Degrado delle Plastiche Utilizzate in Arte e nel Restauro in Esterno: Stampa 3D

I polimeri sintetici costituiscono una parte crescente delle collezioni del patrimonio, come componenti di opere d’arte e di design moderne e contemporanee, come oggetti all’interno delle collezioni di storia sociale del XX secolo o come materiali d’archivio. Negli ultimi 20 anni l’interesse e l’attività di ricerca in questo settore è cresciuto in modo significativo, come dimostrano i progetti di ricerca internazionali e numerose altre iniziative finanziate, conferenze di esperti e incontri tra professionisti. C’è un’attività e un interesse chiaramente eccezionali in quest’area di ricerca.

In quest’ottica, vengono molto sfruttate le così dette stampanti 3D, in grado di eseguire modelli tridimensionali attraverso processi di produzione additiva (FDM), posizionando uno strato sopra l’altro procedendo per sezioni trasversali. Questa tecnica risulta essere un nuovo strumento dell’ispirazione artistica del XXI secolo, che comprende scultori, architetti e designer, ma anche ingegneri e professionisti della salute. (S. R. Subramaniam, 2019).

Inoltre, attraverso le tecnologie 3D, come la scansione, è possibile supportare il restauratore in molteplici operazioni, ad esempio rilievi senza contatto di beni artistici di qualsiasi dimensione; produrre stampi e controstampi rigidi o flessibili combinando tecniche di stampa 3D e scansioni 3D senza contatto; creare elementi mancanti per il restauro integrativo dei beni artistici ecc.

È ben noto, però, che la luce UV e le brevi lunghezze d’onda della luce visibile possono indurre processi fotochimici nei polimeri organici, che si traducono in drammatici cambiamenti delle proprietà del polimero solitamente riferite alla degradazione. La durata dei materiali è misurata in decenni, che è notevolmente inferiore a quella dei materiali artistici e storici tradizionali, spesso misurata in centinaia se non migliaia di anni. La comprensione dei meccanismi di quelle reazioni che producono la degradazione delle proprietà dei polimeri è stata quindi oggetto di intense ricerche negli ultimi 50 anni. Nella maggior parte dei casi, la causa principale del deterioramento della proprietà è la foto-ossidazione, che viene avviata dall’irradiazione della luce. La radiazione nell’ultravioletto e nel visibile è infatti il ​​fattore principale dell’invecchiamento dei polimeri all’aperto. Possono poi entrare in gioco il calore, umidità, sostanze inquinanti, stress meccanici e attacchi biologici, ma in molti casi il processo di alterazione degli agenti atmosferici inizia con un evento fotochimico. La luce solare UV induce processi fotochimici nei materiali organici, che si traducono in fissazione di ossigeno, riarrangiamenti, scissioni a catena, reticolazione, foto-scolorimento e foto-sbiancamento. Tutti questi processi contribuiscono alla diminuzione delle varie proprietà dei materiali, come proprietà fisiche, meccaniche, barriera, aspetto, elettriche….

Nonostante gli enormi sforzi compiuti nello sviluppo di metodi meccanici e chimici per valutare la degradazione, ci sono ancora lacune nella comprensione dei legami tra reazioni chimiche e guasti ingegneristici nei polimeri alterati.

I materiali più comunemente utilizzati sono polimeri e biopolimeri, i più importanti dei quali sono ABS e PLA, ma anche PET, PVA, HIPS, NYLON e PC.

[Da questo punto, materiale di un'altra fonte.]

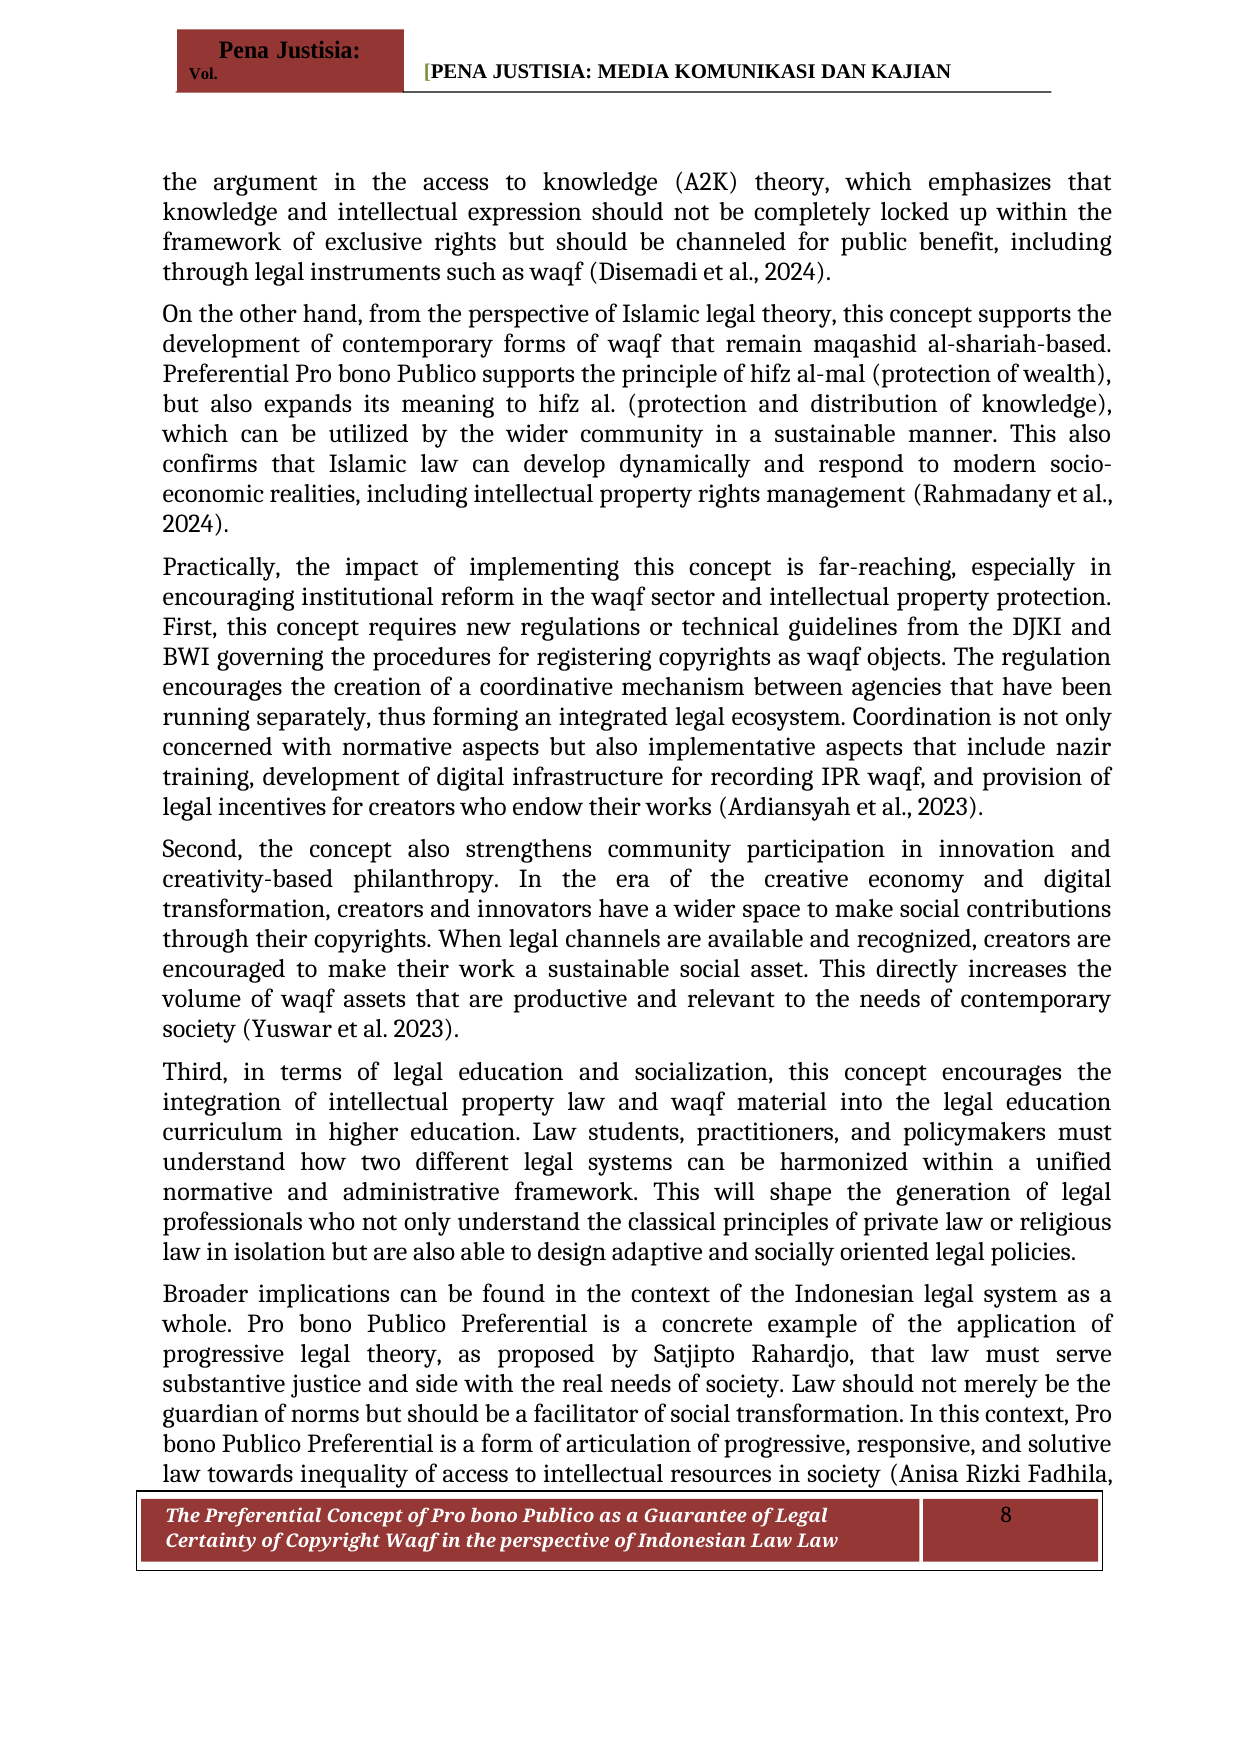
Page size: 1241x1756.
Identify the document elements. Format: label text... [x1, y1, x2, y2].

Questo progetto mira a comprendere se e come sia possibile utilizzare questa nuova tecnica per i restauri in esterno, soggetti a variazioni termo-igrometriche importanti. Per realizzare ciò è stato impostato un setup di invecchiamento artificiale con lo scopo di riprodurre un ambiente outdoor e verificare tramite le spettroscopie Raman, infrarosse, con l’analisi colorimetrica e con analisi di tipo meccanico le modalità di invecchiamento, nonché la velocità di degradazione e determinare eventuali procedure diagnostiche per la conservazione dei materiali polimerici in outdoor.